REQUIRED ACTIONS:
• 1. Answer these questions about the arrhythmia project page, marking your answers (a), (b) and (c) to match:
(a) Which institution is listed for the project?
(b) What share of individuals with inherited cardiac arrhythmias are not protected from sudden cardiac death despite state-of-the-art treatment?
(c) Which ion channel does the project use as a prototype?
• 2. Update the arrhythmia project page by writing out the part from "Title Resilience and" to "Starting Grant (ERC-StG)" again, with "European Research Council" changed to "Swedish Research Council".

PROVIDED PASSAGE:
---
Resilience and Trigger Factors in Cardiac Arrhythmia: Risk Stratification and Drug Design

Title Resilience and Trigger Factors in Cardiac Arrhythmia: Risk Stratification and Drug Design
Start date 2020-03-01
End date 2025-02-28
Sponsor European Research Council - Starting Grant (ERC-StG)
Institution Linköping University

Associated cell lines

Project Description

Up to 30% of individuals with inherited cardiac arrhythmias such as Long QT syndrome are not protected from sudden cardiac death despite state-of-the-art treatment. A major hurdle for effective risk stratification and treatment of inherited cardiac arrhythmias is the poor correlation between genetic variant and clinical manifestations. Affected individuals, who harbour the same arrhythmia-causative mutation, paradoxically display a spectrum of clinical phenotypes ranging from a lifelong asymptomatic state to sudden death in infancy. Up to 40% of genotype-positive individuals, depending on type of arrhythmia, do not display clinical manifestation. Based on our unpublished observations, I propose that an important, yet unexplored, underlying cause of the diverse clinical manifestations are endogenous resilience and trigger factors, which interact with mutated cardiac ion channels to alter arrhythmia severity. MOLEC ANTI-ARRHYT utilizes front-line experimental and computational approaches and the cardiac IKs potassium channel, which is strongly linked to lethal arrhythmias and sudden cardiac death, as a prototype. We aim to: (i) identify major classes of endogenous ligands with therapeutic (resilience factors) or pathological (trigger factors) effects on the IKs channel, (ii) provide proof of mechanism for how the effect of resilience and trigger factors is determined by arrhythmia-causative mutations in the IKs channel, (iii) utilize resilience mechanisms to develop a fundamentally novel concept of anti-arrhythmic drug development: Resilience-Mimetic Drug Development. The successful completion of this project will open up new avenues for personalized risk stratification and clinical management, which ultimately will improve the clinical outcome for individuals with inherited arrhythmias.
---
EXERCISE DATA:
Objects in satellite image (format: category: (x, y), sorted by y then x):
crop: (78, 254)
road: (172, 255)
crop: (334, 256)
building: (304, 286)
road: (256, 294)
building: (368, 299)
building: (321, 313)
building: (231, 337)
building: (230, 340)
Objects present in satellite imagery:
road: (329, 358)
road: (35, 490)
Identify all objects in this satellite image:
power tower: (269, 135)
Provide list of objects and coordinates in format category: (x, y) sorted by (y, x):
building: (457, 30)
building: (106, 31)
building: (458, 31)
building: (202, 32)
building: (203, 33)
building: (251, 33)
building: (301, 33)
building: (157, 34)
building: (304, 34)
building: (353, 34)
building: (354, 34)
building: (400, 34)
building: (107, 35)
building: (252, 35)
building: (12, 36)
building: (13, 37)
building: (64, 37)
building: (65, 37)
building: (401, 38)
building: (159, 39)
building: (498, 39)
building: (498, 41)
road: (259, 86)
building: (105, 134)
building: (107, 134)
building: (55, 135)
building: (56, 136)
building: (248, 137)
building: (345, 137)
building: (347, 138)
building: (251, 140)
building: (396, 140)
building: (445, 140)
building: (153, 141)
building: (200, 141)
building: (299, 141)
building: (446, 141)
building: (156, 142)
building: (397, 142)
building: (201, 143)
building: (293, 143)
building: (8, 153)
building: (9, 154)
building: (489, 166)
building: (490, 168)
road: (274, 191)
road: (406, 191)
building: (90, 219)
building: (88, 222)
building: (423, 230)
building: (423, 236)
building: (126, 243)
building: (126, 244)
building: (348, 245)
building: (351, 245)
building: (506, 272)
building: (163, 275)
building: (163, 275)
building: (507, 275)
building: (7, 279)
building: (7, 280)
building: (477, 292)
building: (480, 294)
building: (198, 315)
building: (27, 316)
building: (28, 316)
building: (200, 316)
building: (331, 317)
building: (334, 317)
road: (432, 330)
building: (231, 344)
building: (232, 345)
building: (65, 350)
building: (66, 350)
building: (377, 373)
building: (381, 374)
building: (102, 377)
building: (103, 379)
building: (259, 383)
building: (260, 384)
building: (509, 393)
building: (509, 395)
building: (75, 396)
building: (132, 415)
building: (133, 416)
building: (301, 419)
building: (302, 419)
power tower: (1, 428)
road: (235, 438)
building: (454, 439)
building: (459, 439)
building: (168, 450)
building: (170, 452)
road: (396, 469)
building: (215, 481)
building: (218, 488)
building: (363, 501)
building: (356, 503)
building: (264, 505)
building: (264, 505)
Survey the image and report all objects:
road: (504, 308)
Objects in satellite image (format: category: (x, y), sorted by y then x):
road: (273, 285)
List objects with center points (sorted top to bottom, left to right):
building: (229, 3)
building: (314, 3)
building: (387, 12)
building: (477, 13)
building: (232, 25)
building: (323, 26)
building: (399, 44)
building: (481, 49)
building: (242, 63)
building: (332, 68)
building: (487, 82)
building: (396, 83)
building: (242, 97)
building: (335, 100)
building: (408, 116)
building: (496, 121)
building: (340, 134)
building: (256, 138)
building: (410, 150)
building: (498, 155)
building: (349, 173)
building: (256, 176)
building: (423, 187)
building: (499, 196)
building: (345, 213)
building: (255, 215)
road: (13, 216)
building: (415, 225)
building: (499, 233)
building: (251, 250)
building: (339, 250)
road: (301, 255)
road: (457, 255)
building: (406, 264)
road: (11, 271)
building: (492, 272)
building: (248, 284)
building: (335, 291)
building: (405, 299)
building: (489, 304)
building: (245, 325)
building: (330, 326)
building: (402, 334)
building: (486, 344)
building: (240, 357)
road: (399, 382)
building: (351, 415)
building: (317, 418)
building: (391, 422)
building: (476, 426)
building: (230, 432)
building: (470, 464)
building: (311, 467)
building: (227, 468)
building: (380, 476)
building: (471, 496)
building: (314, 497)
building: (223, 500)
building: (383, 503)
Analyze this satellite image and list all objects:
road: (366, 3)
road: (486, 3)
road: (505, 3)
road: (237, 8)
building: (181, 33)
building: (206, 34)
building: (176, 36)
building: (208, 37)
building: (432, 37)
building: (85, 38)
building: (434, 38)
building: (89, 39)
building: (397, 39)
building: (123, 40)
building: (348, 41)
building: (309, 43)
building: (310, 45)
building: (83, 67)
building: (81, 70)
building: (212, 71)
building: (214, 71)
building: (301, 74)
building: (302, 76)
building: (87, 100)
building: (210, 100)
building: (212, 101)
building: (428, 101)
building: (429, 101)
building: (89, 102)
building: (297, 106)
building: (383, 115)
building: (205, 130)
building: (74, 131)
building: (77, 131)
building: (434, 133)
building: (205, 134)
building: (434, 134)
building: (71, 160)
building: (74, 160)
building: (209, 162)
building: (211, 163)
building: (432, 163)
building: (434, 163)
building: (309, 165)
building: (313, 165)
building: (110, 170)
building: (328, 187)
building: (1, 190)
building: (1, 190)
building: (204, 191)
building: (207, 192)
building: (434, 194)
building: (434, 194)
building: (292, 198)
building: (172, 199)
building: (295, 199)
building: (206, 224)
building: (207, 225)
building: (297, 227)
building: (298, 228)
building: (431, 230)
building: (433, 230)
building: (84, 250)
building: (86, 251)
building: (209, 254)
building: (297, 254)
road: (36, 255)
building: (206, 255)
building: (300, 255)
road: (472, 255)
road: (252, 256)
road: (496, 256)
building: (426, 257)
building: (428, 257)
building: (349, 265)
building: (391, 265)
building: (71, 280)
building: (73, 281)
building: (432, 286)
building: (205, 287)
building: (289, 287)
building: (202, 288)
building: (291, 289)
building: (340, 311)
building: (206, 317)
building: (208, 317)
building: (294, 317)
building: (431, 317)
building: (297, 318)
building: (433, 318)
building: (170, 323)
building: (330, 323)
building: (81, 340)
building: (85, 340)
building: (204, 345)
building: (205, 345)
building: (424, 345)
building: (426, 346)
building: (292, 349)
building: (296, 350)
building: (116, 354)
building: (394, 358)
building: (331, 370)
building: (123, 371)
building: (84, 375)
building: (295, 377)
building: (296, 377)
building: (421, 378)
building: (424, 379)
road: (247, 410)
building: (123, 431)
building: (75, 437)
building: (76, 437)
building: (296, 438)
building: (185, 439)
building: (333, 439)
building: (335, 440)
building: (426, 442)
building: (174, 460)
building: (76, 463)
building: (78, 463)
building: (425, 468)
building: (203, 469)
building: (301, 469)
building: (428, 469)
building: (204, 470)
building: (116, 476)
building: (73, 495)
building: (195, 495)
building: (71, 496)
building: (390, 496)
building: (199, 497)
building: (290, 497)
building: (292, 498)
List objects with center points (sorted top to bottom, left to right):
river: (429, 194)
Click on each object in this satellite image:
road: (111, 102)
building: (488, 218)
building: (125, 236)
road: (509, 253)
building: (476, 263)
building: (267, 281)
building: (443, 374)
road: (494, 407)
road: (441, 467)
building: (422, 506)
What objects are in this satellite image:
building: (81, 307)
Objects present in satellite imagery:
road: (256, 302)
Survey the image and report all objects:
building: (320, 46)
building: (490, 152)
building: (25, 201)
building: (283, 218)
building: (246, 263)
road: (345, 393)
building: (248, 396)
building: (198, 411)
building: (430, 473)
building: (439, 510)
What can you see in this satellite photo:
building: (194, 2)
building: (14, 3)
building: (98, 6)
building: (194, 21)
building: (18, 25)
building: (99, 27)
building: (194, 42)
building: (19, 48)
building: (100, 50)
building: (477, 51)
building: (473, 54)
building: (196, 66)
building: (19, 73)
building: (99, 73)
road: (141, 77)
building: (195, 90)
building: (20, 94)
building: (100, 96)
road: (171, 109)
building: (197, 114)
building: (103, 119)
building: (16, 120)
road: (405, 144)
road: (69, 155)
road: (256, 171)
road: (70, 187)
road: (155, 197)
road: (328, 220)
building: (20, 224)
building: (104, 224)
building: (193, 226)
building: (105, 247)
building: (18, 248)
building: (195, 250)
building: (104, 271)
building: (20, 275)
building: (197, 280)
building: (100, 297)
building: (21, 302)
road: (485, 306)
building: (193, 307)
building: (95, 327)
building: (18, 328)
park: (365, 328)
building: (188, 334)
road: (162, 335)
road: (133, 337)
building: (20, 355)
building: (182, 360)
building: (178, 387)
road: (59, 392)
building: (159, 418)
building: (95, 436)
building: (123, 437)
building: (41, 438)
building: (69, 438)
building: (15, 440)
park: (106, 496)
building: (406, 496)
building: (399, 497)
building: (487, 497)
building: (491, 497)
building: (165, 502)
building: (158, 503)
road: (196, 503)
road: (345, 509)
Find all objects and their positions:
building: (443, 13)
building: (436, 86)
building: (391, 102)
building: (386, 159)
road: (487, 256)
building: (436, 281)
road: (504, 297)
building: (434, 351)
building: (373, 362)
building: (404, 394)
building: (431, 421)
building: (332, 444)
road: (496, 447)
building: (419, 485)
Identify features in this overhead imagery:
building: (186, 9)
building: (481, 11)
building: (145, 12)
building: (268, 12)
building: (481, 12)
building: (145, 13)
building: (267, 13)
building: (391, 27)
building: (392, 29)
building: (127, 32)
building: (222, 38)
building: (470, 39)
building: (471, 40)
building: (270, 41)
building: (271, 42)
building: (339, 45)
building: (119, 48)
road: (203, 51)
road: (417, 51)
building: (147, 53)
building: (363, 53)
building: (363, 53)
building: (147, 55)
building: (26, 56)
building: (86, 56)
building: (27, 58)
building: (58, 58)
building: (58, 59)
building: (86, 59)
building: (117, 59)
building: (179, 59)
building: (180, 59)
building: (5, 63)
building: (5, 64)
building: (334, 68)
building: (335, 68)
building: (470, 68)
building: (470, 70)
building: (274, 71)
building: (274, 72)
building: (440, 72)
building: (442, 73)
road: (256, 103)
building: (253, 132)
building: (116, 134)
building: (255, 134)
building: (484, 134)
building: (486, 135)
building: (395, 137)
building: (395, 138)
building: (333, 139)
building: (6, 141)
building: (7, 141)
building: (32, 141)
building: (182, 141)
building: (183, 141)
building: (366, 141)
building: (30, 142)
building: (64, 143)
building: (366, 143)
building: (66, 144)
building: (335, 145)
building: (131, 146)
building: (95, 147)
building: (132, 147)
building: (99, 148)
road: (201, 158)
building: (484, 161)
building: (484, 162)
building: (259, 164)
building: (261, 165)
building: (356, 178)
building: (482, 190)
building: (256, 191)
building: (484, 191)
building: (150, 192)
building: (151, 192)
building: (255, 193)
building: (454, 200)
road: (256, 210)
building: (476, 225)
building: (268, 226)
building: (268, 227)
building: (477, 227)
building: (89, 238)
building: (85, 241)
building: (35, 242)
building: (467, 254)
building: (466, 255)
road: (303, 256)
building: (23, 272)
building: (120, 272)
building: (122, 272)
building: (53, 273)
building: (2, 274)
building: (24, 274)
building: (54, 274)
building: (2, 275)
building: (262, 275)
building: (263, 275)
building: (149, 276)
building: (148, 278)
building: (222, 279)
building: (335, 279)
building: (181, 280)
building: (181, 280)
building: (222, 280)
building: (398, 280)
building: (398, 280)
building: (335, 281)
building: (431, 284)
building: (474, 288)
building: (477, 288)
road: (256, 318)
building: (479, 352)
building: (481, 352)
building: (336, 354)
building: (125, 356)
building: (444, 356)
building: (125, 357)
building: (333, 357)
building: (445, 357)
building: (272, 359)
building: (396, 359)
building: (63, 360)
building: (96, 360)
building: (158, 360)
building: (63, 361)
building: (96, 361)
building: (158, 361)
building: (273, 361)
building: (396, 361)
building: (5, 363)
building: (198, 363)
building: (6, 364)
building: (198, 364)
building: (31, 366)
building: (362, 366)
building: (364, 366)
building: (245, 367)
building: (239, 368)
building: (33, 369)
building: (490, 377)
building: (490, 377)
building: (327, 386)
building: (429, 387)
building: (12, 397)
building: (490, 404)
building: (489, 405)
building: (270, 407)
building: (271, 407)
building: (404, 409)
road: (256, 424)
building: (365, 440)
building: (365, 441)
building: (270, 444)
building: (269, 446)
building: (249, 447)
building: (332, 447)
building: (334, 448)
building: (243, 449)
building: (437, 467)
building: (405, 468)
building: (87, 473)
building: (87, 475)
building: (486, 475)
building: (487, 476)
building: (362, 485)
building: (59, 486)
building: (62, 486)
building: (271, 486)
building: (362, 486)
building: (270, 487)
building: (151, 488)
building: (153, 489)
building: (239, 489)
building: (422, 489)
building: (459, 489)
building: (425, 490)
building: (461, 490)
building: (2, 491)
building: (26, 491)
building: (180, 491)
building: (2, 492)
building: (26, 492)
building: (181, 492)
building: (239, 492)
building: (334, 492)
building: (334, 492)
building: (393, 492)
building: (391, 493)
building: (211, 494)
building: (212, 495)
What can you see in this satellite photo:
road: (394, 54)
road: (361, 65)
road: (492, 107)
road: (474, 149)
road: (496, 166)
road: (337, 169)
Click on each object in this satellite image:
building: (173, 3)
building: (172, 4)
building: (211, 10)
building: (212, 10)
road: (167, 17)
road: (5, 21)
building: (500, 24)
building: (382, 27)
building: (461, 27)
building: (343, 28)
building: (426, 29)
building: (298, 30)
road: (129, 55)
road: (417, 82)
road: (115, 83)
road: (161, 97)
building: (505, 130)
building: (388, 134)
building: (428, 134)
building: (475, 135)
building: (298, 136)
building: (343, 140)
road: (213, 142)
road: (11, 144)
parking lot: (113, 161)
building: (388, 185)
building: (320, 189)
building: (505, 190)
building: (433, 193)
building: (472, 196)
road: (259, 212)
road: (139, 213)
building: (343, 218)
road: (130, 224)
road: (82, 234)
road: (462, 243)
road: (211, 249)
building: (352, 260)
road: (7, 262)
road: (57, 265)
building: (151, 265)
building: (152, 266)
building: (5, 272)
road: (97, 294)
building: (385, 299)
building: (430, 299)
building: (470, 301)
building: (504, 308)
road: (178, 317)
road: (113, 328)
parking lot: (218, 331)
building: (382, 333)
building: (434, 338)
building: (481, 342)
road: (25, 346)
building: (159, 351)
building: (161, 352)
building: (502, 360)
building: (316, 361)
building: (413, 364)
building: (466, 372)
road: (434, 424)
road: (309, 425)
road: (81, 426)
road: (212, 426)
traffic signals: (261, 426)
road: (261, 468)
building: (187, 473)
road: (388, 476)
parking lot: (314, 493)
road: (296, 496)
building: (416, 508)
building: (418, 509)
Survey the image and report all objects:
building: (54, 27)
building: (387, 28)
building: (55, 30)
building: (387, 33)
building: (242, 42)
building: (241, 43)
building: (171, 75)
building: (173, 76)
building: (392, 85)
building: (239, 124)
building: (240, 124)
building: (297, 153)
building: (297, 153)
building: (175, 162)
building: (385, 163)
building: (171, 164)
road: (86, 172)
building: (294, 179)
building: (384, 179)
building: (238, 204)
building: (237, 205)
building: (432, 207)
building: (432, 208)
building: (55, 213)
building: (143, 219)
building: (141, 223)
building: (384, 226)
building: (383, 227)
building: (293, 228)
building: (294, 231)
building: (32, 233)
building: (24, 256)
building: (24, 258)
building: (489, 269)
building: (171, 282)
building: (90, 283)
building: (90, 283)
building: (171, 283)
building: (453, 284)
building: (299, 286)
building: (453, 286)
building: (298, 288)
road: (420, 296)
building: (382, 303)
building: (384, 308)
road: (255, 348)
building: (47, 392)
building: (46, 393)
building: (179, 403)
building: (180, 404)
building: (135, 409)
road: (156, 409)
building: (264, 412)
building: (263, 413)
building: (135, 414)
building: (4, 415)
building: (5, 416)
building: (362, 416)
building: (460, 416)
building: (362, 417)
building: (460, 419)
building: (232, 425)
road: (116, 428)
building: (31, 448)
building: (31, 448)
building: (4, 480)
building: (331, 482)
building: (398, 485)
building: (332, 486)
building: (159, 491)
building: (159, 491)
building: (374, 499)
---
OUTPUTS IN ORDER:
• 1.
(a) Linköping University
(b) Up to 30%
(c) The cardiac IKs potassium channel

• 2.
Title Resilience and Trigger Factors in Cardiac Arrhythmia: Risk Stratification and Drug Design
Start date 2020-03-01
End date 2025-02-28
Sponsor Swedish Research Council - Starting Grant (ERC-StG)